The required answer is the data below, restated word for word with images omitted.

■ **Source material**:
'''
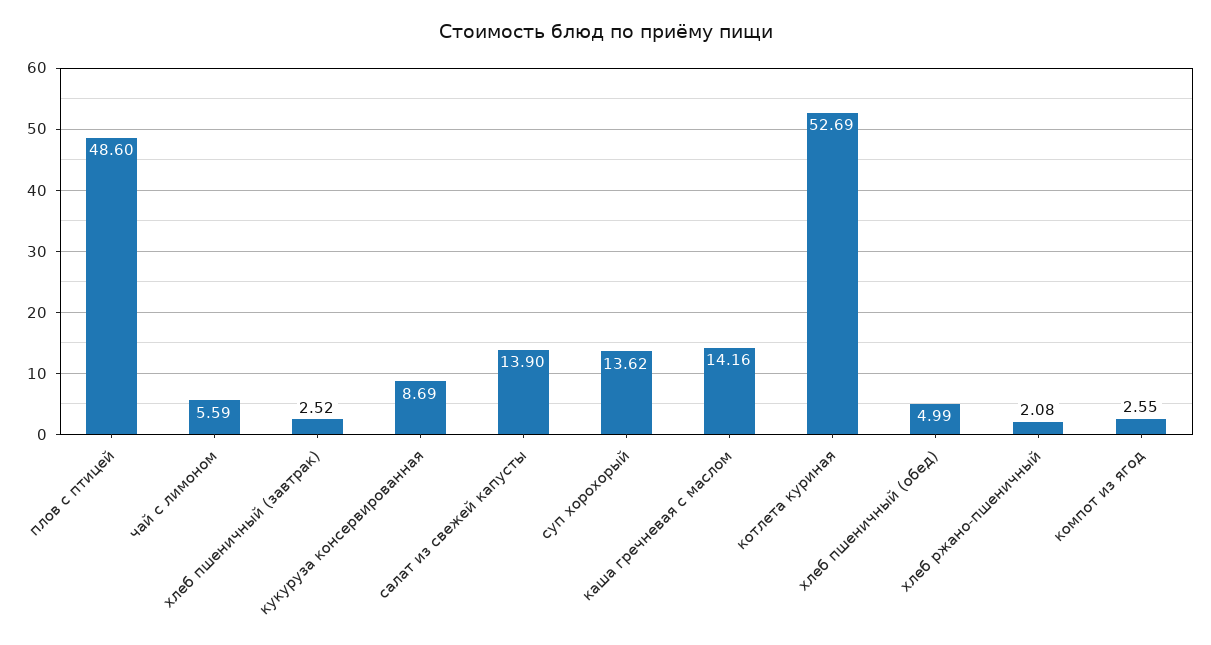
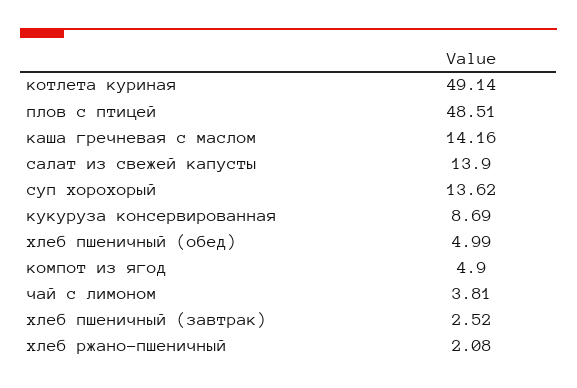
  {
-   "плов с птицей": 48.6,
+   "плов с птицей": 48.51,
-   "чай с лимоном": 5.59,
+   "чай с лимоном": 3.81,
    "хлеб пшеничный (завтрак)": 2.52,
    "кукуруза консервированная": 8.69,
    "салат из свежей капусты": 13.9,
    "суп хорохорый": 13.62,
    "каша гречневая с маслом": 14.16,
-   "котлета куриная": 52.69,
+   "котлета куриная": 49.14,
    "хлеб пшеничный (обед)": 4.99,
    "хлеб ржано-пшеничный": 2.08,
-   "компот из ягод": 2.55
+   "компот из ягод": 4.9
  }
'''
■ **Response box**:
  {
-   "плов с птицей": 48.6,
+   "плов с птицей": 48.51,
-   "чай с лимоном": 5.59,
+   "чай с лимоном": 3.81,
    "хлеб пшеничный (завтрак)": 2.52,
    "кукуруза консервированная": 8.69,
    "салат из свежей капусты": 13.9,
    "суп хорохорый": 13.62,
    "каша гречневая с маслом": 14.16,
-   "котлета куриная": 52.69,
+   "котлета куриная": 49.14,
    "хлеб пшеничный (обед)": 4.99,
    "хлеб ржано-пшеничный": 2.08,
-   "компот из ягод": 2.55
+   "компот из ягод": 4.9
  }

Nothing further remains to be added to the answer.